***** TASK DATA
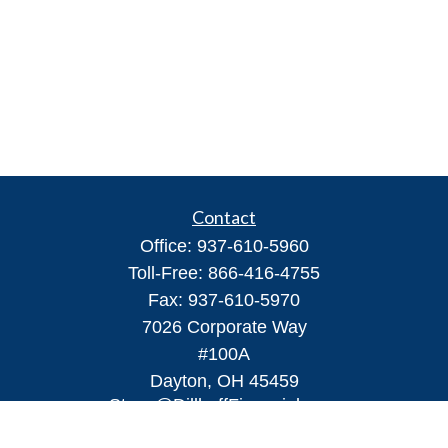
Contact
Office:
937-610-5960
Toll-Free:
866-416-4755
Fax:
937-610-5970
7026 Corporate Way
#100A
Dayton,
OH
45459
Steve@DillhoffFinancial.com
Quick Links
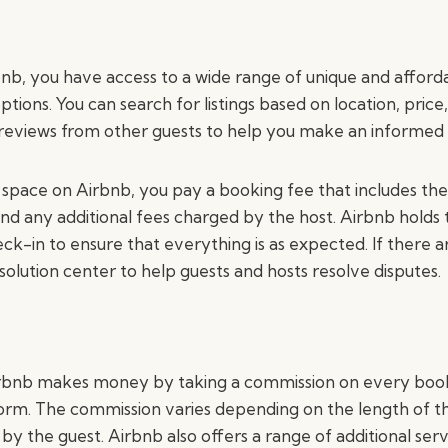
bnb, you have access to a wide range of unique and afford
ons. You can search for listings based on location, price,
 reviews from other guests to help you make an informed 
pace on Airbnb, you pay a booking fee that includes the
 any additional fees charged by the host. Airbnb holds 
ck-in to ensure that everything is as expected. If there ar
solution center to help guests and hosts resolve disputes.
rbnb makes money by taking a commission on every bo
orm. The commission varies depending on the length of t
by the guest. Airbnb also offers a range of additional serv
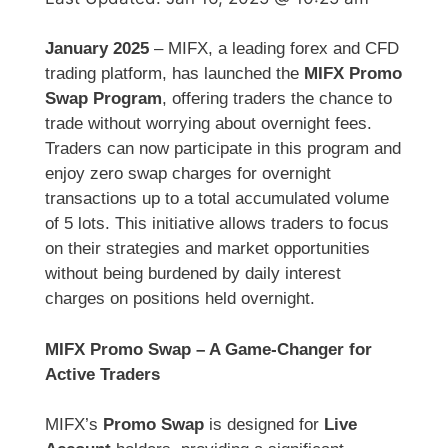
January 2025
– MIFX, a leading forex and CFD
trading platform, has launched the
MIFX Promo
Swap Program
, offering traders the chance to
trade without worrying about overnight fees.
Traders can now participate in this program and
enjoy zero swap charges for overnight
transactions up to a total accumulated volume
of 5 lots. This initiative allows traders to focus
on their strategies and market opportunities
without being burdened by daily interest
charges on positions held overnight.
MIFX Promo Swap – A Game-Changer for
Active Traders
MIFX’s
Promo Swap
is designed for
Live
**********
***** TASK DATA
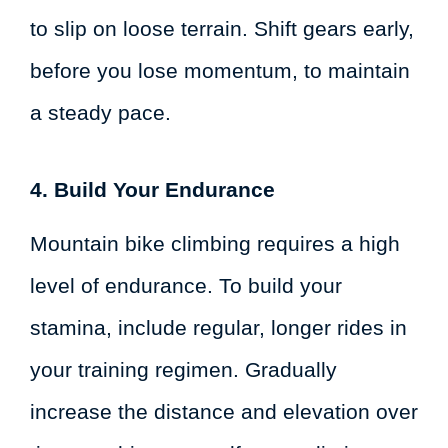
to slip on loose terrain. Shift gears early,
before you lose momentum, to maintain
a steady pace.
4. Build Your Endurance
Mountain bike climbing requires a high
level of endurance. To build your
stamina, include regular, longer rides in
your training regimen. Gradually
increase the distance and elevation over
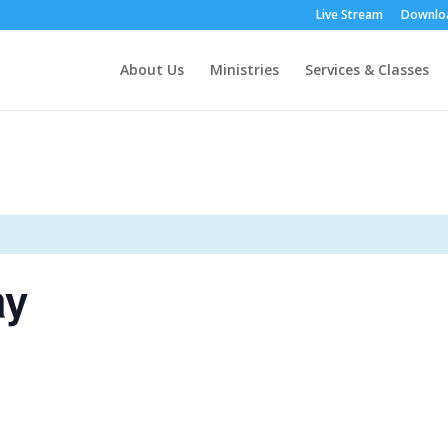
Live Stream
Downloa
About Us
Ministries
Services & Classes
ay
**********
* **EXERCISE**: Where a line in the records above includes the string "pace", show it.

* **WRITTEN REPLY**:
pace on Airbnb, you pay a booking fee that includes the
a steady pace.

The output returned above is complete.